How to Make Love Like a Porn Star: A Cautionary Tale
- Author: Jenna Jameson with Neil Strauss
- Publisher: ReganBooks
- Publication date: September 1, 2004
- Media type: Print (Hardcover)
- Pages: 592
- ISBN: 0-06-053909-7
- OCLC: 54966226
- Dewey Decimal: 791.4302/8/092 B 22
- LC Class: PN2287.J295 A3 2004

= How to Make Love Like a Porn Star =

Autobiography of Jenna Jameson

How to Make Love Like a Porn Star: A Cautionary Tale is the autobiography of adult film star Jenna Jameson, published August 17, 2004. It was mainly written by co-writer Neil Strauss, later famous for writing The Game, and published by ReganBooks, a division of HarperCollins. It was an instant best-seller, spending six weeks on the New York Times Best Seller list. The autobiography also won the 2004 "Mainstream's Adult Media Favorite" XRCO award in a tie with Seymore Butts's Family Business TV series.

==Overview==
The nearly 600 page book is divided into Books numbered with Roman numerals, each preceded by an epigraph from a Shakespearean sonnet. The narrative is told through a series of first person accounts, interviews with her family, diary entries in a font resembling handwriting, personal photos, movie scripts, and comic book panels. It covers her life from her childhood to her beginning in show business as a stripper, living with her tattoo artist biker boyfriend, and ends with her receiving the Hot D'Or award at Cannes and her second wedding. Jameson tells of multiple rapes, drug addictions, an unhappy first marriage, and numerous affairs with men and women.

==Film==
Jameson has expressed interest in having actress Scarlett Johansson play her in a feature film version of the book. A representative for Johansson, however, has stated that Johansson has no interest in such a role.

* Information shown
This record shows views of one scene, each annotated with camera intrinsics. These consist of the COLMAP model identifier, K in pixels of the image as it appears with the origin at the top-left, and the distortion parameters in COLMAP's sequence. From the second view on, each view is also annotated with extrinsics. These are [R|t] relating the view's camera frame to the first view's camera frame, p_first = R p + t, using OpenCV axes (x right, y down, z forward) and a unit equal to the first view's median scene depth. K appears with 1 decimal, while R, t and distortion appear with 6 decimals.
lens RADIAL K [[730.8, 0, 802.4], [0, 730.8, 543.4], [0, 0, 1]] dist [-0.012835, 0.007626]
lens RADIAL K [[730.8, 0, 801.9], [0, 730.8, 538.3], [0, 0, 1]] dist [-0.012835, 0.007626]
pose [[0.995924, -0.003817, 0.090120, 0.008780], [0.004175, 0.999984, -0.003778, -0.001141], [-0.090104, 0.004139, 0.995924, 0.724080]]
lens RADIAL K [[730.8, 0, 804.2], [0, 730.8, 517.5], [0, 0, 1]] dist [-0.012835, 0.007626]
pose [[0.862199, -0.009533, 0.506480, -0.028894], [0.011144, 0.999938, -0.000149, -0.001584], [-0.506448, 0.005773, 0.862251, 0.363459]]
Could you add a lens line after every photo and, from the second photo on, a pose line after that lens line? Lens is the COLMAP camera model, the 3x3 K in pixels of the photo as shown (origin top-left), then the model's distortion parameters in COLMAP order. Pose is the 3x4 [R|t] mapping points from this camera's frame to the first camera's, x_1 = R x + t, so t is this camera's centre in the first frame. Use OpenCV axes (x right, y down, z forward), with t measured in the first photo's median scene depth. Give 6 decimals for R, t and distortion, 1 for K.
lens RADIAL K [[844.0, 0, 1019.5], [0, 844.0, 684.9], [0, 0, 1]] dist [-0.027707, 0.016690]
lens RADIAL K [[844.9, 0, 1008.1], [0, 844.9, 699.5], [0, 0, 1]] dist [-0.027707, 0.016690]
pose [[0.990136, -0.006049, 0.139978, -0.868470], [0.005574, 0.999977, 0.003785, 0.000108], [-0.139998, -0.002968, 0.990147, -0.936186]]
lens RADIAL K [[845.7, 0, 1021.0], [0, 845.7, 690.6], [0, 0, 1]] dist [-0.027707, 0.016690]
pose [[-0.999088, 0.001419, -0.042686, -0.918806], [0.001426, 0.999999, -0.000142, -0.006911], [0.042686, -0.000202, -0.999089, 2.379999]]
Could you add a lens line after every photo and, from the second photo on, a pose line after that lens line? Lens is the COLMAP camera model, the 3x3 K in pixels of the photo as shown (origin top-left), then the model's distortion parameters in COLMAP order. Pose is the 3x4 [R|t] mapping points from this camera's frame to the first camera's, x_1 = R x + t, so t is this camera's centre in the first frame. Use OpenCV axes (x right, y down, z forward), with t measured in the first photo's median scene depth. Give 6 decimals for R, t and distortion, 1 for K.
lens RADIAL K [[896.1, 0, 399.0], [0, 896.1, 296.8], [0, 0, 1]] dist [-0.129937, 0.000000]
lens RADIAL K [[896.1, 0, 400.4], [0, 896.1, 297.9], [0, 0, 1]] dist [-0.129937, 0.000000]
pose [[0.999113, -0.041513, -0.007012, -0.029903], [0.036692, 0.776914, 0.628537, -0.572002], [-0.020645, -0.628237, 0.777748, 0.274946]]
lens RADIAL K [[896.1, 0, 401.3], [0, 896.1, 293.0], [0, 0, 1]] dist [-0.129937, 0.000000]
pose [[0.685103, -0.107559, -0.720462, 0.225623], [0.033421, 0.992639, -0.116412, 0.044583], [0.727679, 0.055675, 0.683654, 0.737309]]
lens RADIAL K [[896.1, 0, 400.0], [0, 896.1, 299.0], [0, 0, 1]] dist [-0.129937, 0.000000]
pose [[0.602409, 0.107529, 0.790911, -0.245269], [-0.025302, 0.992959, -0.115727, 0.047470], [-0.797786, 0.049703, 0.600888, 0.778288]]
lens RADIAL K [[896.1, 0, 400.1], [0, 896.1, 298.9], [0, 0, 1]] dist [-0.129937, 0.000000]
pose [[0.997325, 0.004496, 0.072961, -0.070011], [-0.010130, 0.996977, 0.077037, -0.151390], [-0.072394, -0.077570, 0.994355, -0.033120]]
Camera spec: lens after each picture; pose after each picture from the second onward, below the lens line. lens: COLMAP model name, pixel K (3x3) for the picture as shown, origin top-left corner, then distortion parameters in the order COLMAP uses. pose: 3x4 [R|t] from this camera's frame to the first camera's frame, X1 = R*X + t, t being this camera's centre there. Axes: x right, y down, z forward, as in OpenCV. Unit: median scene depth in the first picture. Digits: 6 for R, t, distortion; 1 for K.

* What you need to do
1. According to the page about Jenna Jameson's autobiography, how many weeks did the book spend on the New York Times Best Seller list?
2. Extend the page about Jenna Jameson's autobiography, picking up after its final sentence.

* Responses for each task
1. Six weeks.

2.
==Related book==
Strauss has written a similarly titled and themed book, How to Make Money Like a Porn Star, mainly in graphic novel format, and without Jameson's participation. Strauss wrote it from stories he learned of while researching Jameson's book. Like How to Make Love..., How to Make Money... also features different formats, including magazine articles, fake advertisements, and an activity book.

==Reception==
A review by Jane and Michael Stern in The New York Times describes it as a memoir and self-help book filled with exhaustive accounts of filmed sex scenes, advice on becoming a porn star, and anecdotes about her life. The book covers her journey from a "17-year-old biker chick" in Las Vegas to becoming "the most downloaded person online". The review praises Jameson's writing stamina and her attempts to elevate the book's content by referencing Shakespeare and literature, but also notes the book's excessive data and irrelevant information. Noting that the book is unlikely to offer much useful information for those who prefer having sex in private, the review acknowledges it as a gold mine for aspiring performers.

A review in Publishers Weekly praises Jameson's autobiography as a witty and frank portrayal of her life in the porn industry, calling it "a remarkably appealing and honest mess" and predicting that it was destined to become a "lowbrow classic" that would help earn Jameson some mainstream acceptance.